If someone would have told me when I was 16 that I would be attending college by the ocean, I would have laughed in their face. Yet here I am, only now realizing just how naive I was about college, life and myself.
College is a tool, that if wielded properly can help us succeed. But ultimately the power to get where we want to go lies within us, not sprawled upon a piece of paper.
I come from a pretty unorthodox background.
I was raised in foster care and group homes from the ages of six to 18 years old. My mother was a drug addict and a criminal and this put me in danger as a child. Both of my parents lost their parental rights but I never knew my father or why he lost his. Not knowing my father left an empty space in my life. A role only he could fill.
When I was 17 I dredged up the courage to find him online. It wasn’t long before my father and I were exchanging secret emails with one another.
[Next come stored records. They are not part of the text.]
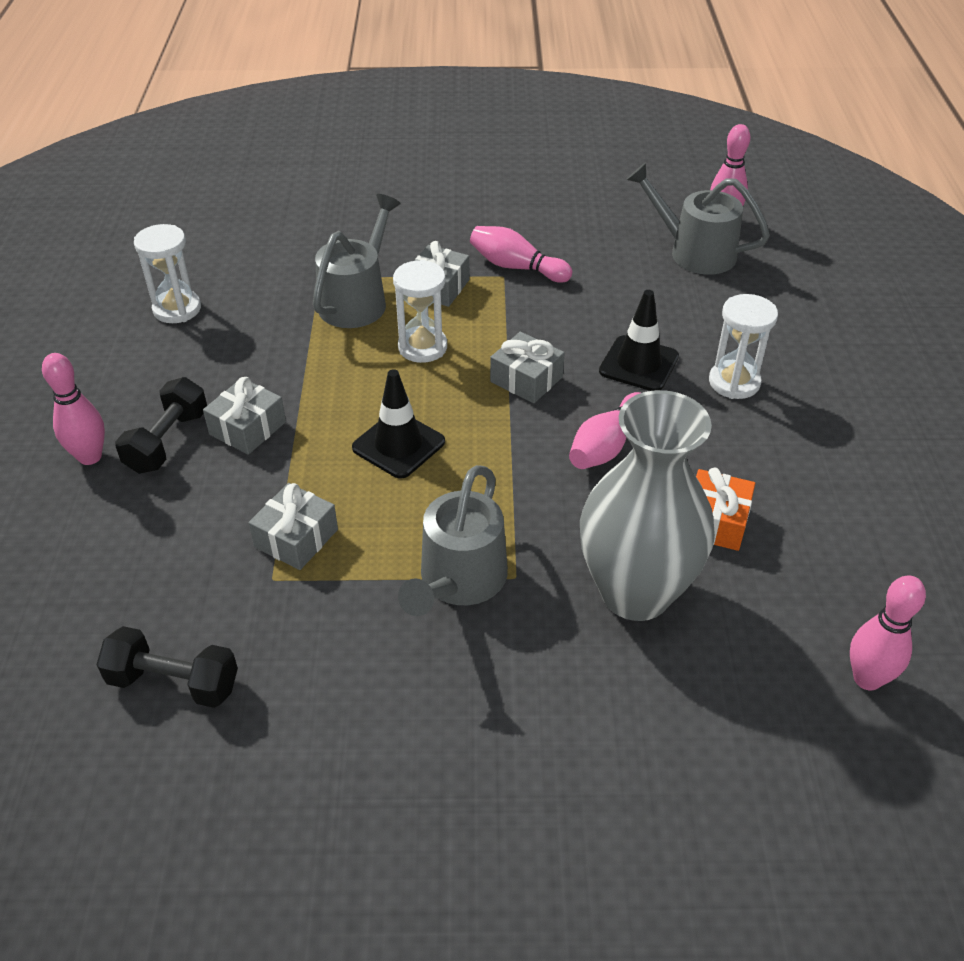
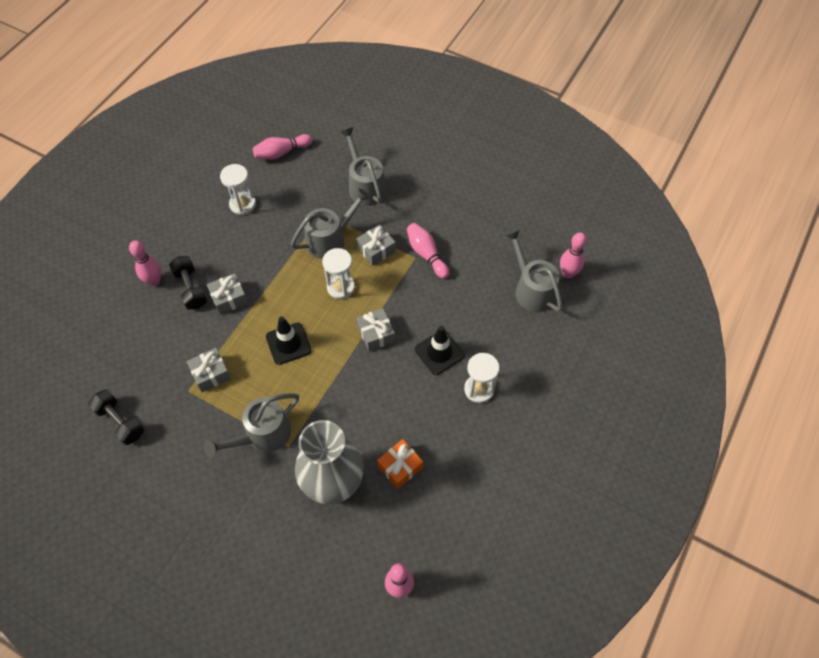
camera: 30 degrees right, 15 degrees up
(168, 441) = (191, 289): black dumbbell -> black dumbbell turned 75 degrees counterclockwise
(358, 227) = (365, 186): none -> grey watering can
(607, 445) = (384, 395): pink bowling pin -> pink bowling pin (281, 153)

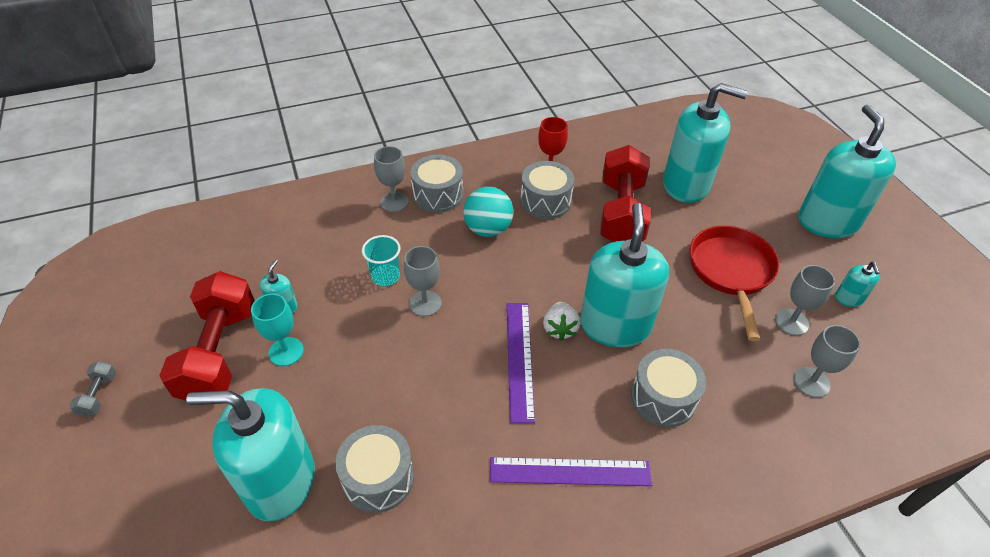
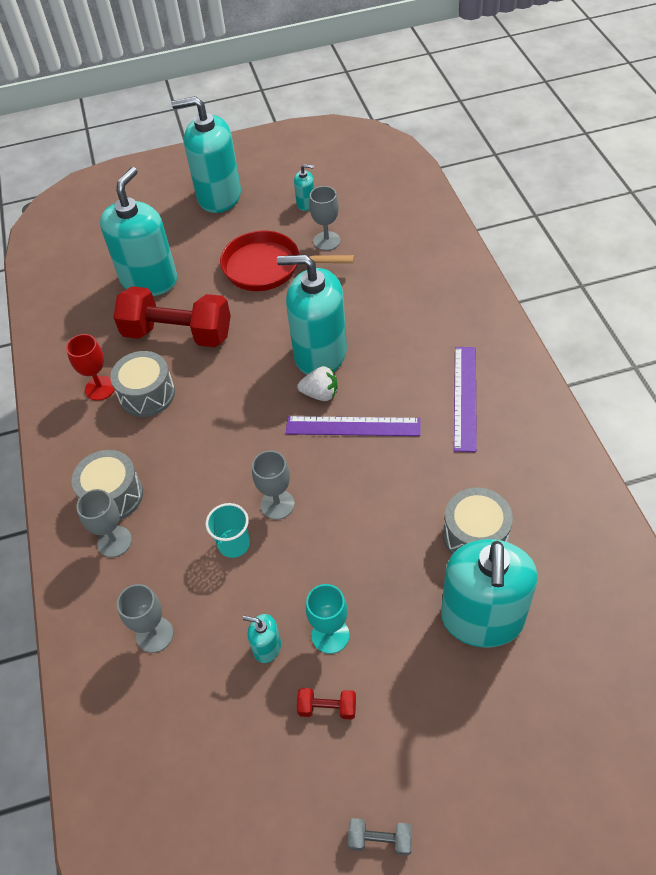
camera: 80 degrees left, 5 degrees up
(220, 353) = (327, 707): red dumbbell -> red dumbbell, size x0.40
(488, 229) = (179, 447): turquoise ball -> none
(663, 398) = (397, 331): grey drum -> none
(811, 382) = (385, 242): grey goblet -> grey goblet (154, 634)

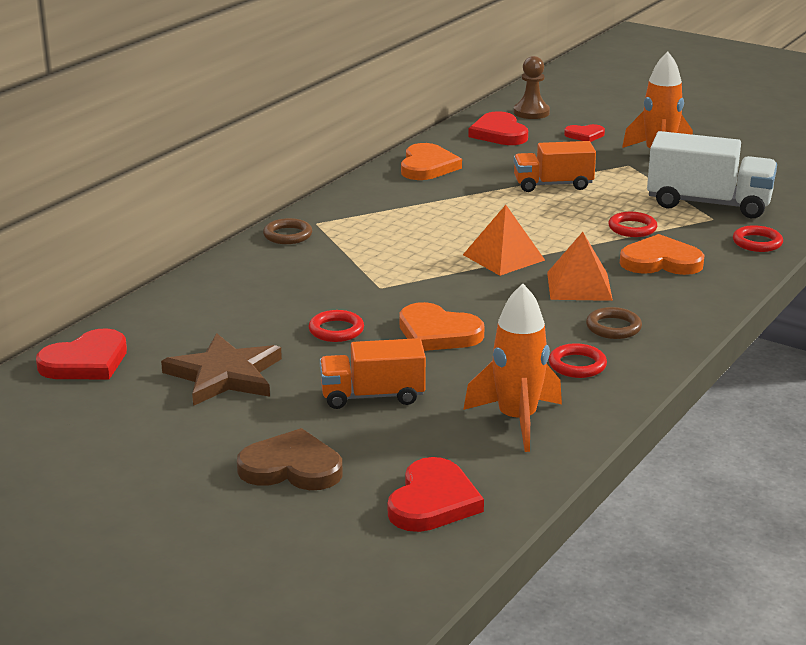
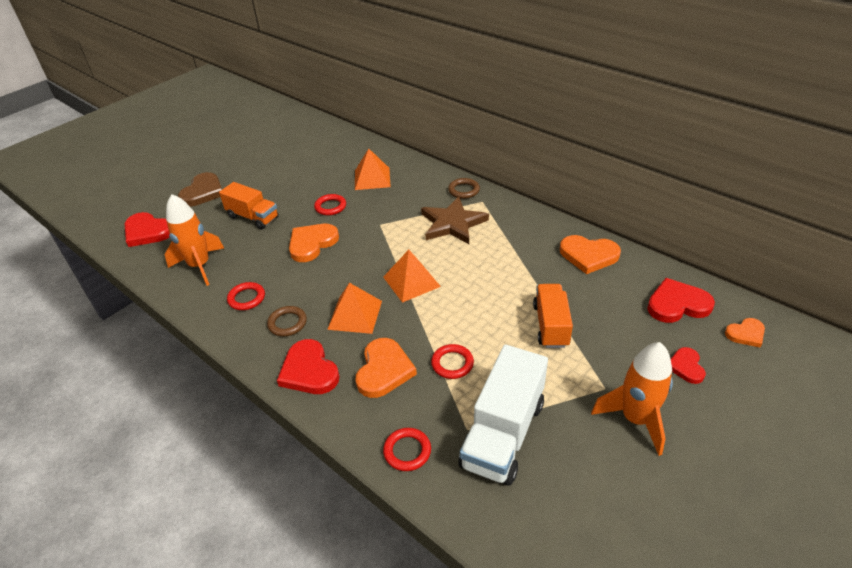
camera: 100 degrees right, 15 degrees up
(86, 362) = (328, 136): red heart -> red heart (309, 371)
(224, 375) = (297, 173): brown star -> brown star (452, 224)
(249, 304) = (372, 178): none -> orange pyramid
(372, 396) = (253, 217): orange truck -> orange truck turned 120 degrees clockwise
(531, 112) = (746, 334): brown pawn -> orange heart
A handful of months later, after a series of legal procedures, I was finally placed back into my father’s custody. I boarded a plane from North Carolina to Montecito, California and my life changed forever.
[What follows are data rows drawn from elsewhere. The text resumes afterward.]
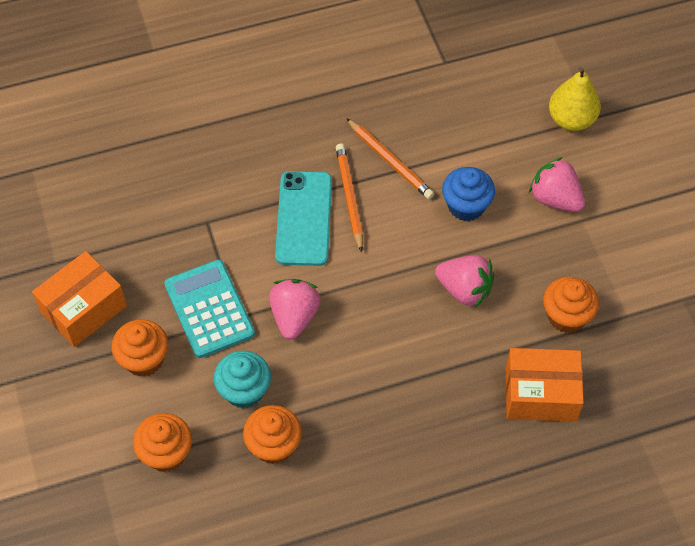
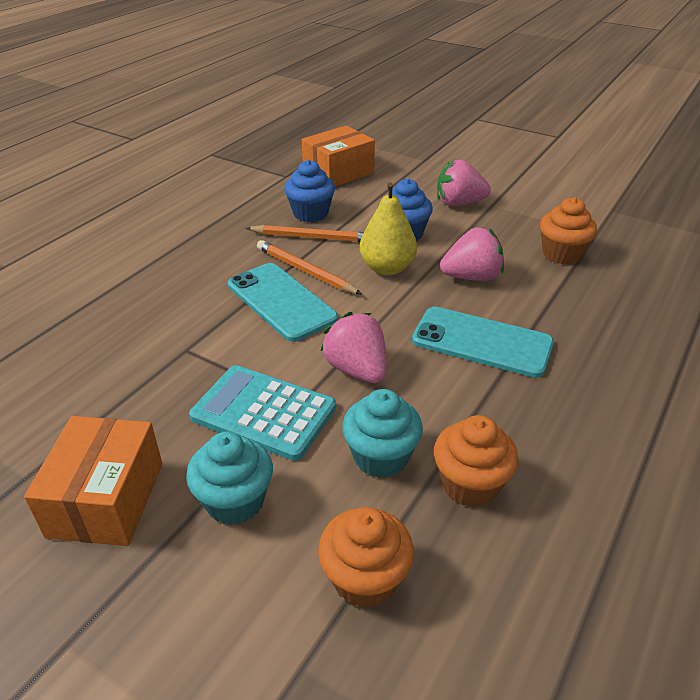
camera: 40 degrees left, 20 degrees down
(144, 359) = (235, 501): orange cupcake -> turquoise cupcake
(400, 354) = (482, 342): none -> turquoise phone
(417, 130) = (310, 213): none -> blue cupcake
(540, 394) = (617, 304): orange box -> orange box (338, 172)
(571, 120) = (412, 166): yellow pear -> yellow pear (387, 268)

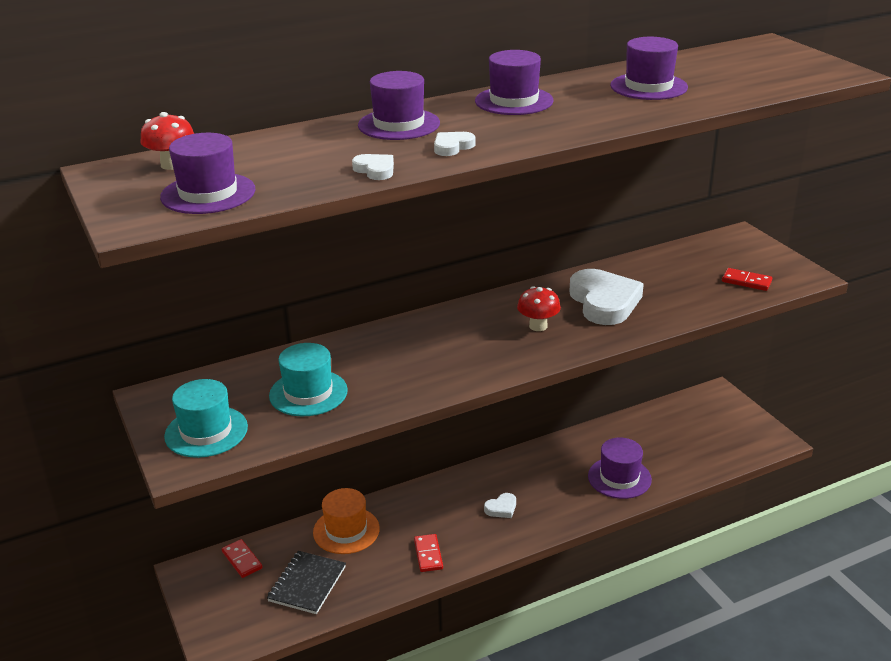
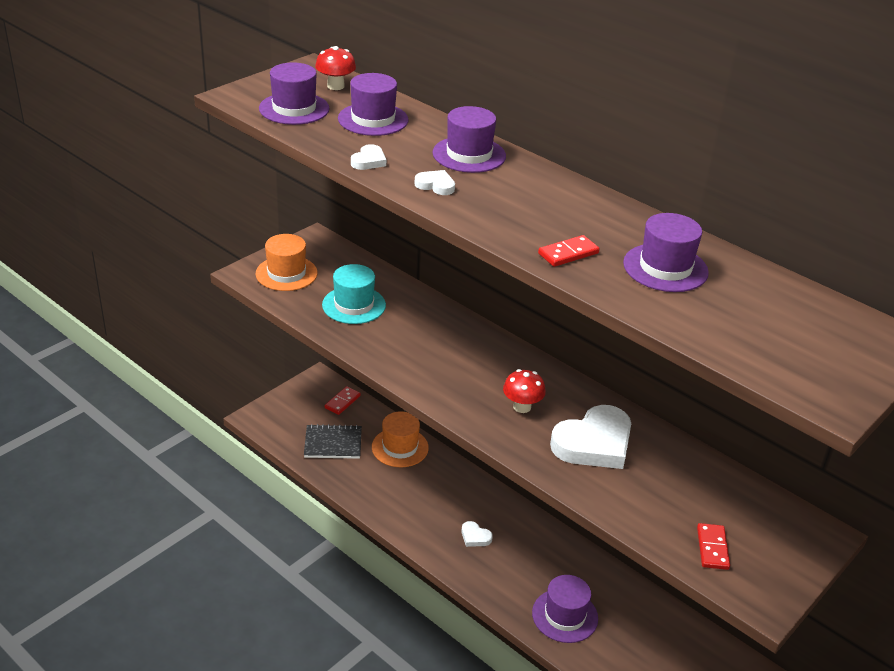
camera: 65 degrees right, 5 degrees up
(206, 431) = (286, 273): turquoise hat -> orange hat
(428, 554) = (395, 503): red domino -> red domino (568, 253)
(514, 101) = (564, 199): purple hat -> purple hat (373, 119)

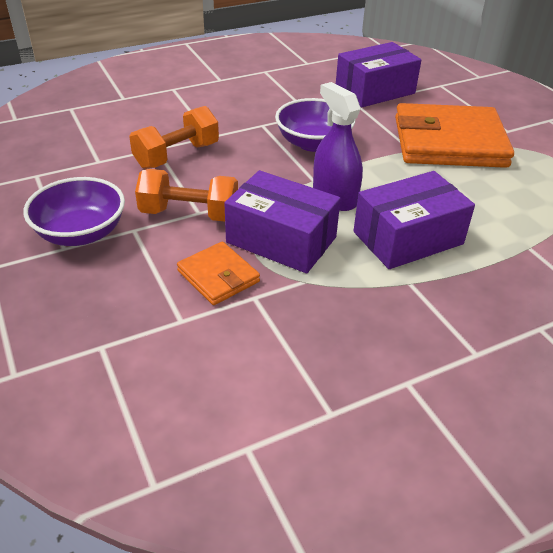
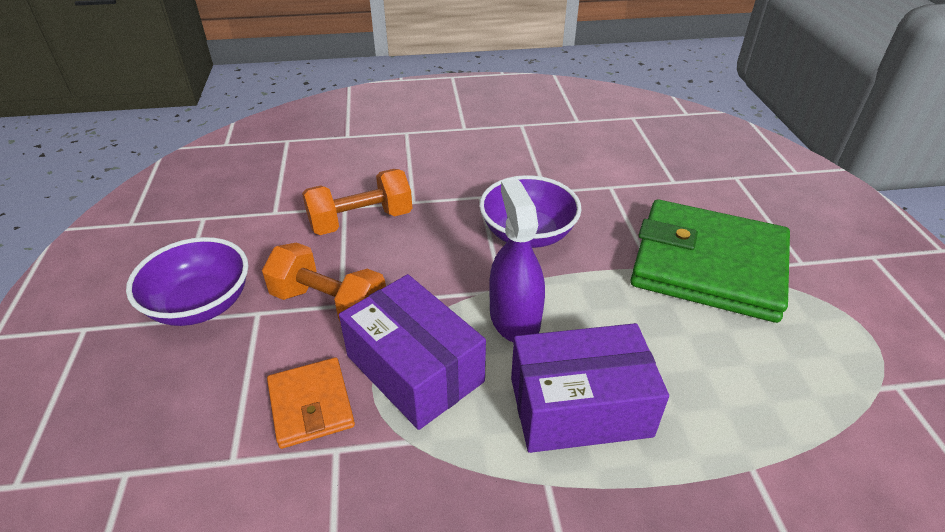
camera: 20 degrees right, 0 degrees up
(375, 91) = (643, 171): purple box -> none
(449, 142) = (708, 265): orange wallet -> green wallet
Shortly after arriving at my new home, my newfound parents discovered my severe lack of an education and enrolled me at Santa Barbara City College.
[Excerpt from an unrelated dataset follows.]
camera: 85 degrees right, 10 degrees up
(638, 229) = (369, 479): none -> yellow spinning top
I was terrified and excited at the prospect of being “normal” for the first time in my life. I couldn’t mess it up.
So, after a bit of trial and error, I aced all of my classes and joined Phi Theta Kappa, an international honors society at City College.
But despite how far I’ve come, I am now a few months away from graduation and filled only with regret. I didn’t make many friends and I didn’t have much fun.
I live in Beach City, an apartment complex located beside City College. Every Thursday night is party night.
Unfortunately for me, I take Friday classes. So, while most residents are swaying to music and chatting up strangers, I’m solving about a hundred math problems.
I collected A’s like one would collect seashells— my head buried in the sand and oblivious to the ocean of people around me.
Somewhere along the way I forgot why I even wanted to be in college. I forgot who I was.
All of my life I’ve been a writer. I’ve written to face my demons, and I’ve written to escape them.
After several semesters of churning out essays for my classes, I stopped free writing altogether. I was a machine, lifelessly completing tasks. My inner voice screamed deadlines and exam dates into my subconscious until it became all that mattered.
At this point, graduating with an associate’s degree doesn’t fill me with the elation and pride that it probably should. I just feel empty and defeated.
There is however, a silver lining to all of this. A piece of advice I can now pass to you.
College is not about “making it.”
College is about finding your way, experimenting, having fun, making friendships and creating memories.
Good grades might land you into a prestigious four-year university but they won’t necessarily hand you the job you went to school for. Likewise, bad grades won’t necessarily destroy your chances at a happy and successful life.
So, by all means do your best. Study hard.
But also love hard. Laugh hard. And play hard.